“Peki ya günahım yoksa?”
Günahlarını yıka. İçinden birkaç kez bu cümleyi tekrar etti. Aynı zamanda gözleri yazının üstüne kilitlenmişti. Günah dedi, pekala günahlarımızı yıkayalım. Sonra durdu, günahının olmadığını düşündü ve kendisindeki kibri ilk kez böylece görmüş oldu.Düşünüyordu ama günahını bulamıyordu. Bunu Tanrı’ya inandığı için değil, dinlerin erdemli insan olmak için doğru algoritmaları içerdiğini düşündüğü için yapıyordu. Teknik olarak hiçbir dinin emirlerini yerine getirmediğine göre mutlaka günahları vardı. Yakın zamandan uzak zamana kendisini derinden etkileyen olayları düşündü. Hepsinde haklıydı. Hepsi için açıklaması vardı. O masumdu. Duyguları, düşünceleri, benliği, ruhsal kimliği karşısına çıkan kötü niyetli kimseler tarafından zarara uğratılmış bir kurban. Başkaları avcı, o avdı. En kolay vazgeçilen, en az sevilen, herhangi bir gruba aidiyet hissedemeyen, bir söylediğini bin kez açıklamak zorunda kalan. Böyle birinin nasıl günahı olabilirdi ki? Sırayla gitmeye karar verdi. Ona göre en büyük günah “hakk’ı gasp”tı. Bir canlıdan, doğadan, bir olaydan, ortadaki paradan, hakkından fazlasını almak; bir kimsenin hayalini, daha iyi yaşama ihtimalini, başkasının emeğini bir şekilde elinden almak; ona göre günah buydu. Bunları yaptığını düşünmüyordu. Her zaman kendisinden ziyade başkalarını düşünerek yaşamıştı. Çünkü öyle inanıyordu ki, onun acı eşiği yüksekti ve kendisini önemsemediğinden olsa gerek ne yaşadığının da bir önemi yoktu. Belki de başkalarının kendisinin haklarına gasp etmesine müsaade ederek, hayatta bir duruş göstermemesi kendisine karşı işlediği bir günahtı. Bir cümleye bakarak aklından geçen tüm düşünceler bir süre daha zihnini meşgul edecekti. Sadece anı yaşamaya çalışan, her koşulda iyi hissetmenin bir bahanesini bulan, gerçekleri yatağın altına süpüren biri olarak bu sefer düşünmemeyi tercih etmemiş ve kendisi ile ilgili ciddi bir çıkarımda bulunmuştu.
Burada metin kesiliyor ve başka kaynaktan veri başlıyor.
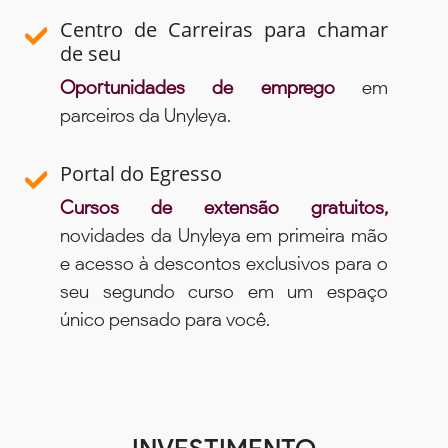
Centro de Carreiras para chamar
de seu
Oportunidades de emprego
em
parceiros da Unyleya.
Portal do Egresso
Cursos de extensão gratuitos,
novidades da Unyleya em primeira mão
e acesso à descontos exclusivos para o
seu segundo curso em um espaço
único pensado para você.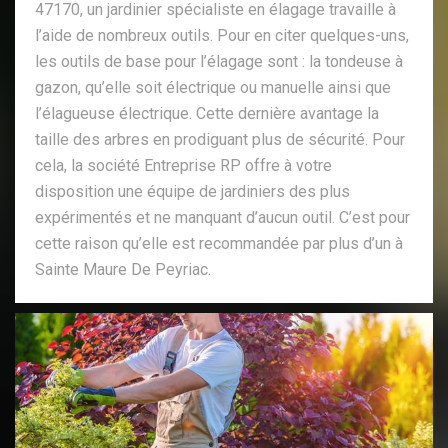
47170, un jardinier spécialiste en élagage travaille à
l’aide de nombreux outils. Pour en citer quelques-uns,
les outils de base pour l’élagage sont : la tondeuse à
gazon, qu’elle soit électrique ou manuelle ainsi que
l’élagueuse électrique. Cette dernière avantage la
taille des arbres en prodiguant plus de sécurité. Pour
cela, la société Entreprise RP offre à votre
disposition une équipe de jardiniers des plus
expérimentés et ne manquant d’aucun outil. C’est pour
cette raison qu’elle est recommandée par plus d’un à
Sainte Maure De Peyriac.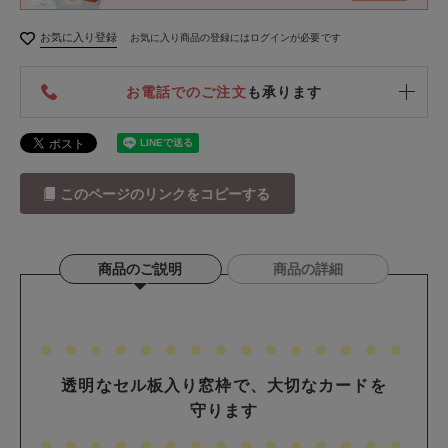
お気に入り登録
お気に入り商品の登録にはログインが必要です
お電話でのご注文
も承ります
このページのリンクをコピーする
商品のご説明
商品の詳細
透明なセル板入り窓枠で、大切なカードを
守ります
Arzularının gerçekleştiği düşüncesinden doğan başarı hissi, yerini alçakça bir cezalandırılmış hissiyatına bırakmıştı.
Anı dondurmak, orada kalmak ve onun çözülmesiyle tekrar ana karışmak. İçinde bulunduğu kimliğin kendisinde oluşturduğu yalnızlık hissini ötelemek için münhasır kişiliğinden uzaklaşmış ancak kişiliksiz kalmış. Bunu fark etmek yüzüne soğuk su çarpmış hissi uyandırmıştı ve kendi kendine tekrar etti:
“Sadece Yüzünü Değil, Günahlarını da Yıka.Günahlarını yıka.Hakkı olandan hak alma, hak sahibine hakkını ver. Kendi hakkını da kendine ver. Bu hayatı yaşamayı hak ettiğini unutma.”